Acts 13:13-25; John 13:16-20
Paul and Barnabas continue their first missionary journey. From Paphos on the north coast of Cyprus they set off for Perga, the capital of the province of Pamphylia. Pamphylia was a coastal province in Asia Minor, between provinces of Lydia and Cilicia on the south coast of modern Turkey. It was 8 km (5 miles) inland and 20 km (12 miles) east of the important seaport of Attalia.
At this point, John Mark, who had originally been one of the party, returned to Jerusalem. Maybe John Mark was having homesickness. Paul will express his dissatisfaction with John’s behaviour.

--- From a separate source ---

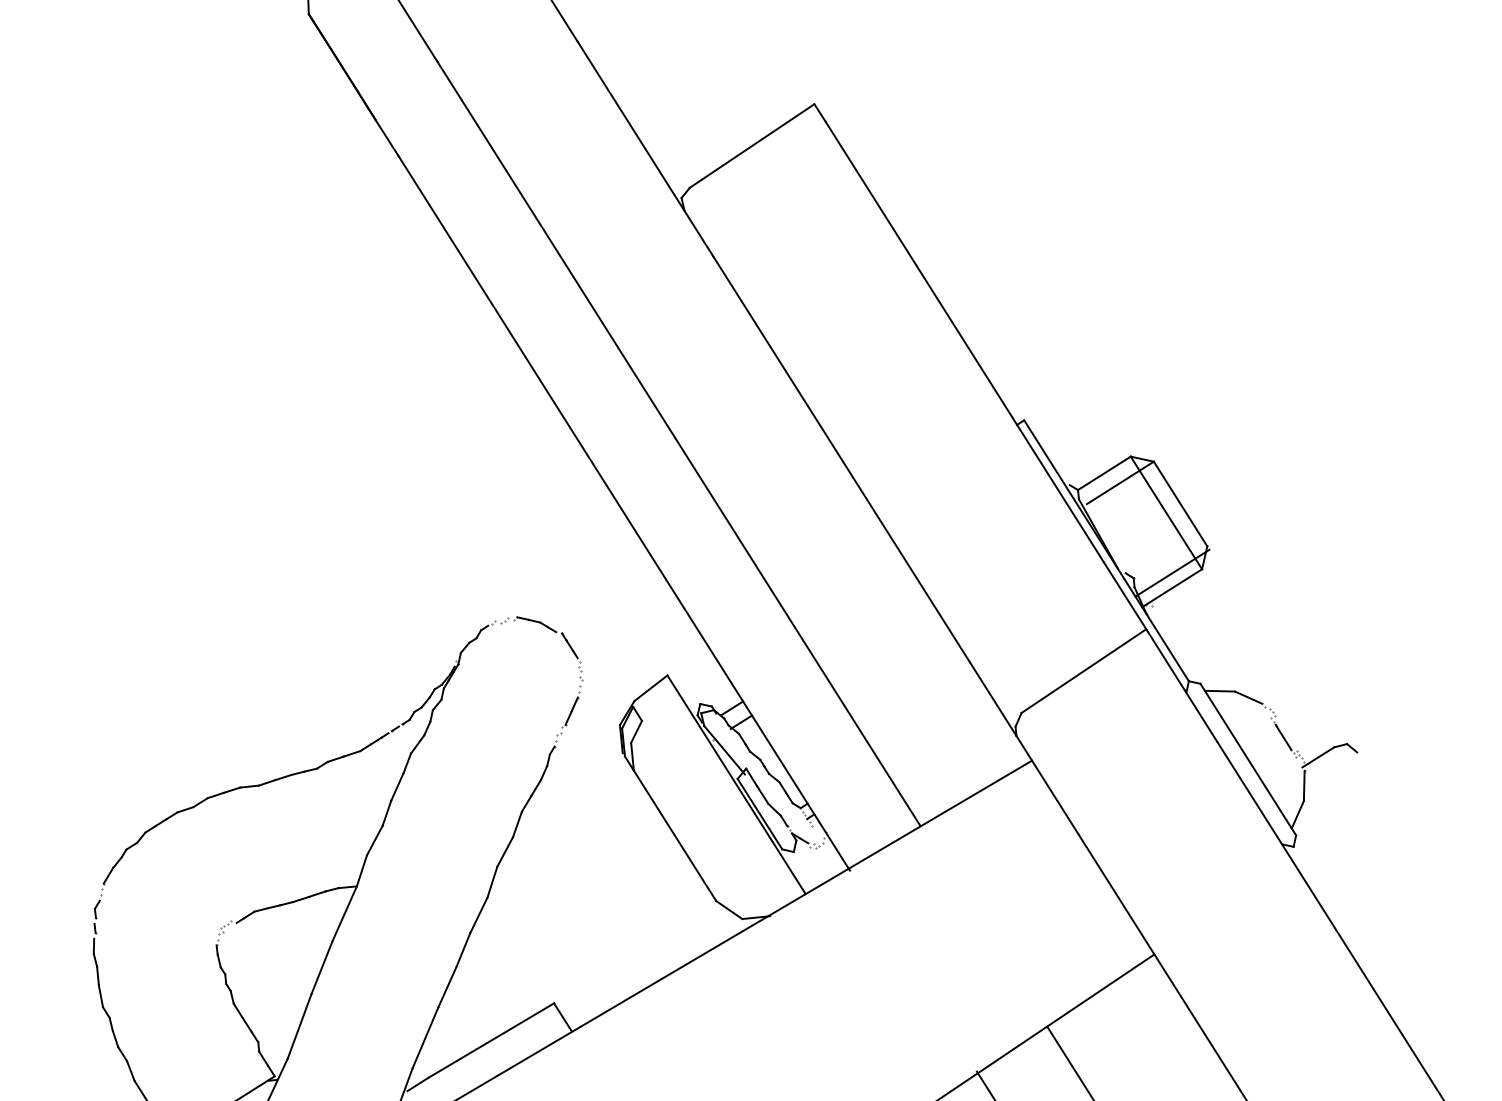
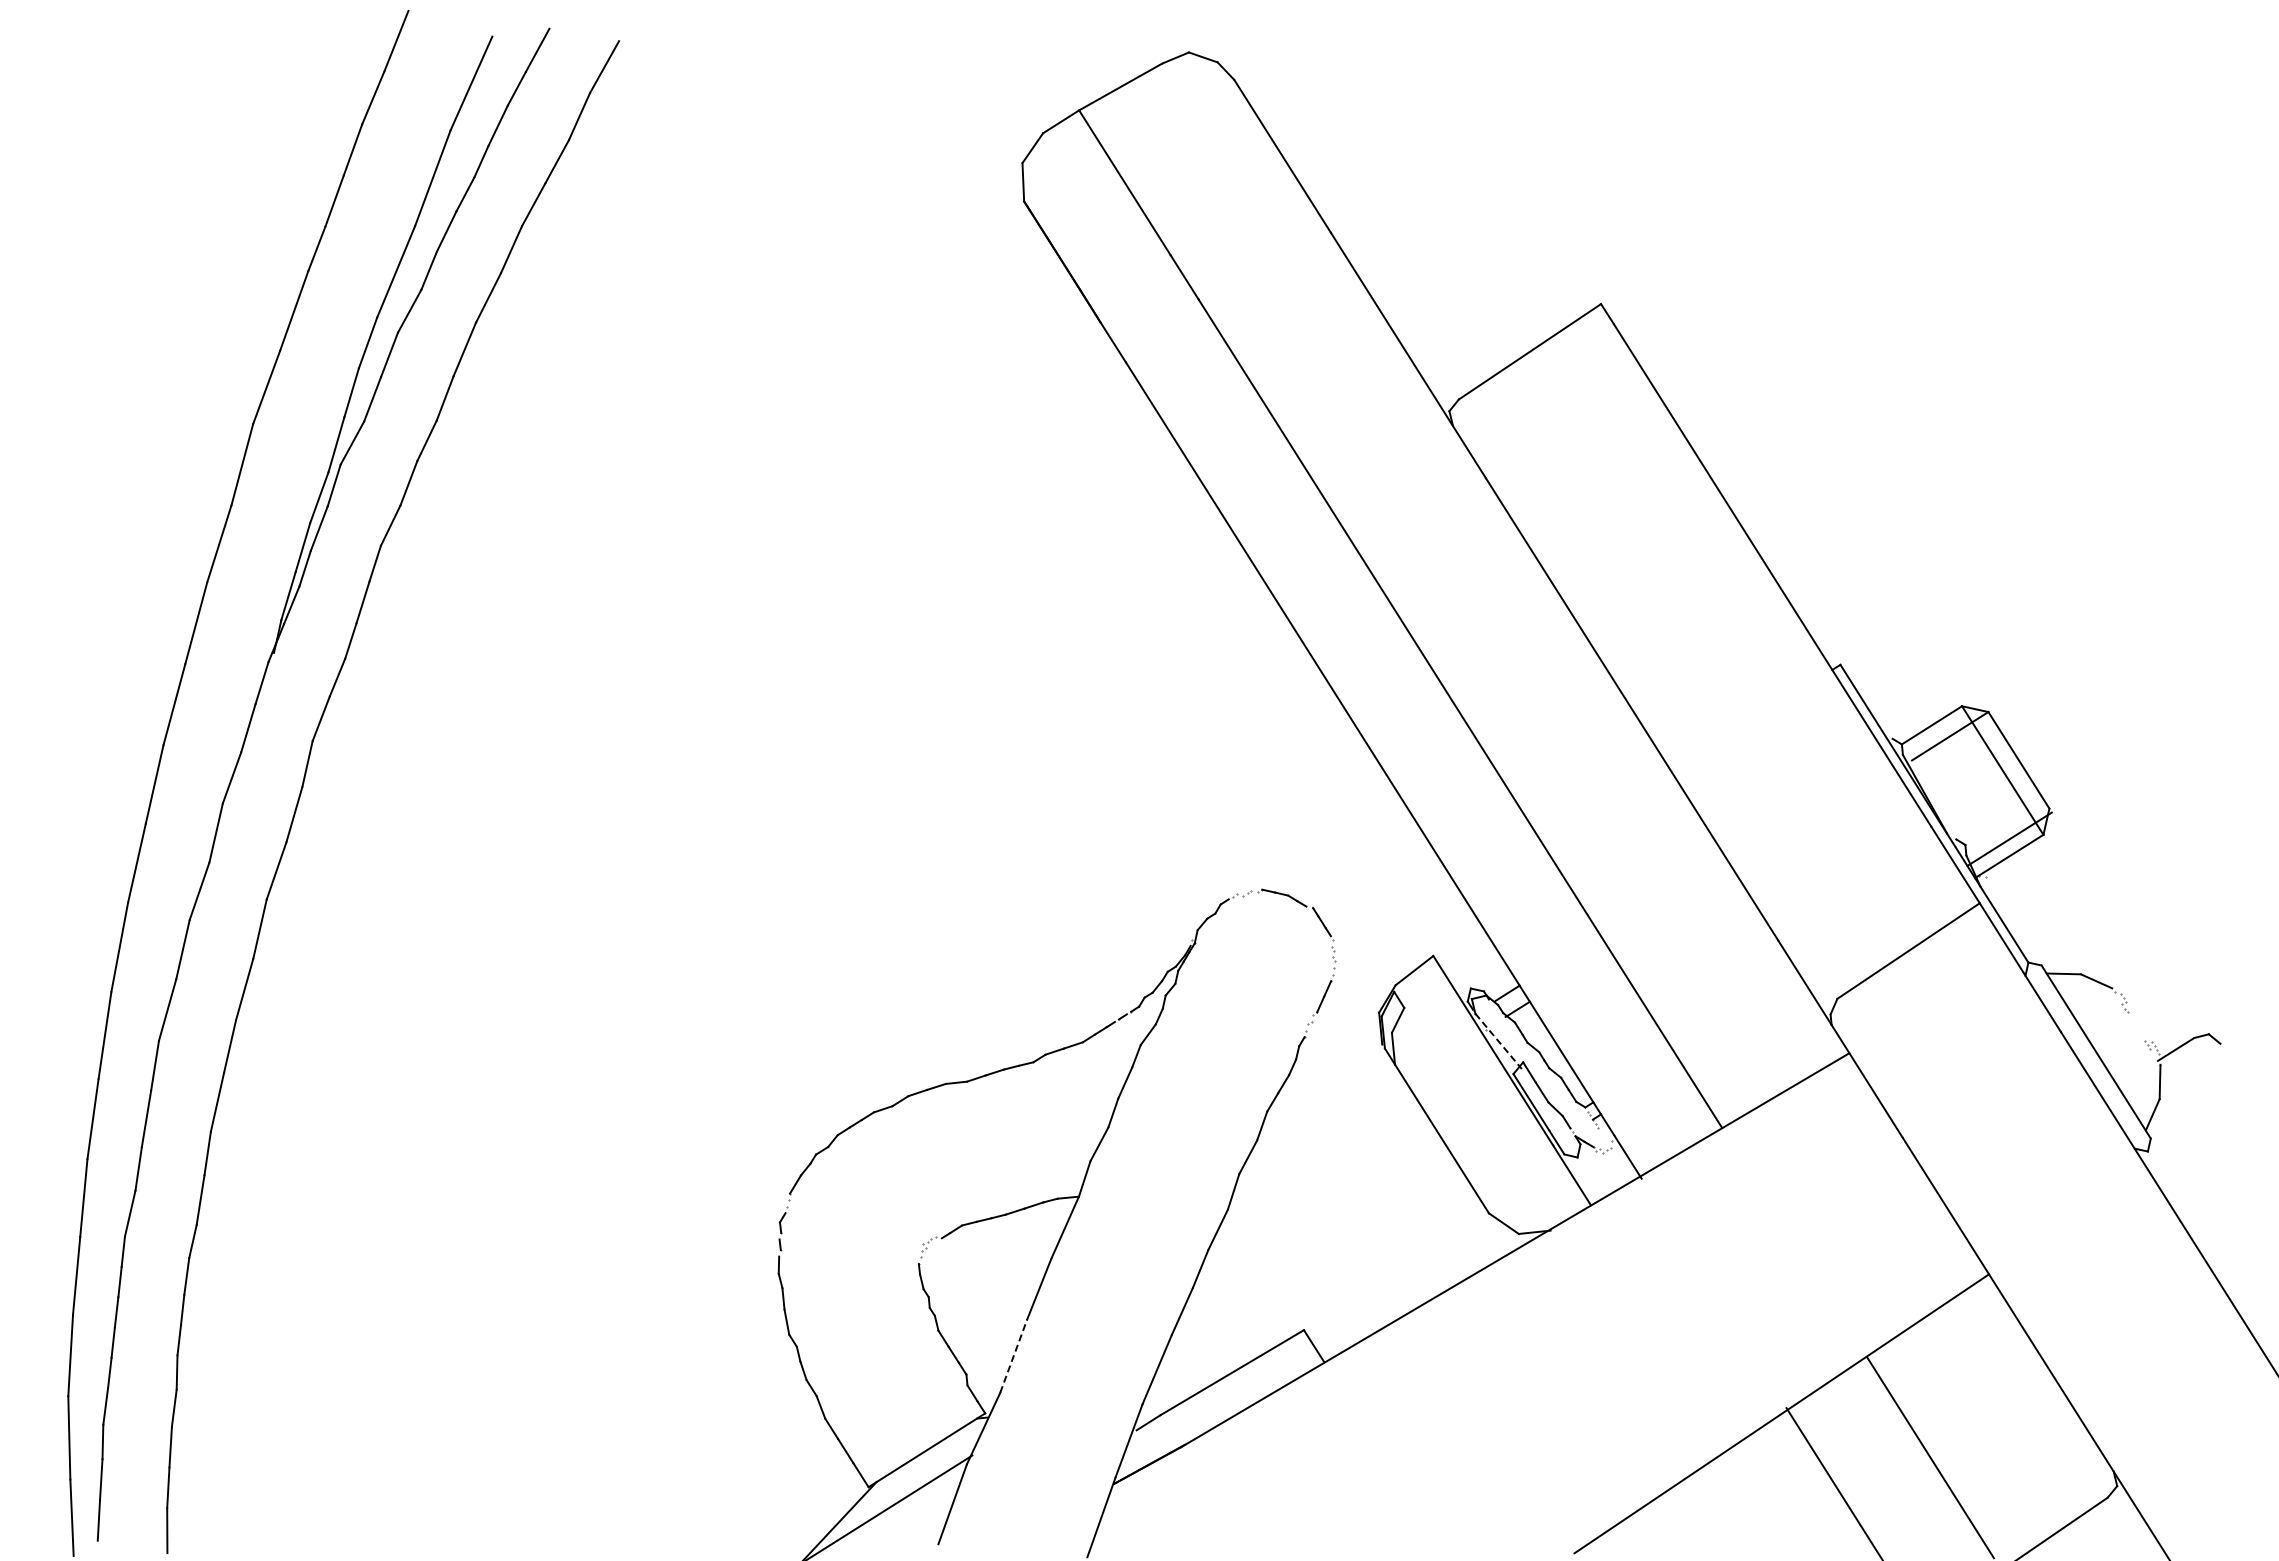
line: (1283, 737) -> (2136, 1026), removed
line: (724, 750) -> (1498, 1041), solid -> dashed
line: (299, 1025) -> (1013, 1355), solid -> dashed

As usual, on arriving in Antioch, the two missionaries went to the local synagogue on the sabbath. The synagogue provided a readymade starting point with a building, regular meetings and people who were familiar with the Scriptures.
After the reading of the scriptures, as was the custom, they were invited by the synagogue officials to speak to the assembly. It might be very profitable for each one us to look back over our own lives and see how God’s providence has been at work at various key points.
Today we begin today the second part of John’s gospel, sometimes known as the “Book of Glory” (chaps 13-20), covering Jesus’ passion, death and resurrection. Today’s passage immediately follows on the washing of his disciples’ feet by Jesus.
It is in that context that he says, “No slave is greater than his master; no messenger outranks the one who sent him.” With these words Jesus clearly urges his followers to serve each other in the same way that he, their Lord and Master, served them by the symbolic act of washing their feet. It was an act only done by the slaves in the household.
Jesus has given service to others a dignity which is totally independent of the status that society confers on people, dividing them into served and server. Jesus’ whole raison d’etre for being among us was to serve. “Blessed will you be if you put this into practice.” It is a truth which many of us – clergy, religious and laity – do not always find it easy to practise consistently.
It would not be quite right to see Jesus washing his disciples’ feet as a humbling of himself. Service in the Gospel is primarily love in action. Love (agape, ‘agaph) is the desire for the well-being of the other. That love is actualised by service, by the doing of acts for the good of the other. It is the act of brothers and sisters to and for each other. Status or position does not enter into it.
At the same time Jesus gives the first warning that there is one among them to whom these words will not apply. It is to prepare them for the prediction about his betrayal by one of the group. “The one who has shared my bread has raised his heel against me.” To share bread together was a mark of close fellowship and that is a primary meaning of the Eucharist which is a “breaking of bread” among the members of a close community. To ‘lift up the heel’ may refer a horse kicking or the shaking off of dust from one’s feet as sign of rejection.
Far from being shocked and disturbed by what is going to happen, they should be aware that everything that Jesus willingly undergoes in coming days is clear proof of his divine origin. “I tell you this now, before it takes place, so that when it takes place you may believe that I AM.”
For what is going to happen to Jesus is the ultimate act of service to his brothers and sisters. It is the greatest love that can be shown. Now they are being asked to hold on to Jesus’ identity as one with the Father even when they see him die in shame and disgrace on the cross.
In fact, their faith will be deeply shaken and will not be confirmed until after Pentecost.
Finally, anyone who accepts a disciple or messenger of Jesus, accepts both Jesus himself and the Father who sent him. There is a clear line of unity emanating from the Father going through the Son and passing through the disciple to others. There is just one mission – to bring about the Kingdom, the Reign of God in the world.
This acceptance is done by our sharing fully in Jesus’ own attitude of service, even to the giving of his life.